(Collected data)
=-=-=-=-=

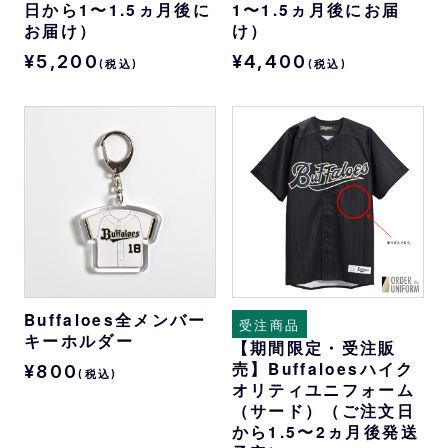
日から1〜1.5ヵ月後に
1〜1.5ヵ月後にお届
お届け）
け）
¥5,200
¥4,400
(税込)
(税込)
Buffaloes全メンバー
受注商品
キーホルダー
【期間限定・受注販
売】Buffaloesハイク
¥800
(税込)
オリティユニフォーム
（サード）（ご注文日
から1.5〜2ヵ月後発送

=-=-=-=-=

## [Exercise brief]
Every entry above should be returned exactly, with no images included.

## [Response area]
日から1〜1.5ヵ月後に
1〜1.5ヵ月後にお届
お届け）
け）
¥5,200
¥4,400
(税込)
(税込)
Buffaloes全メンバー
受注商品
キーホルダー
【期間限定・受注販
売】Buffaloesハイク
¥800
(税込)
オリティユニフォーム
（サード）（ご注文日
から1.5〜2ヵ月後発送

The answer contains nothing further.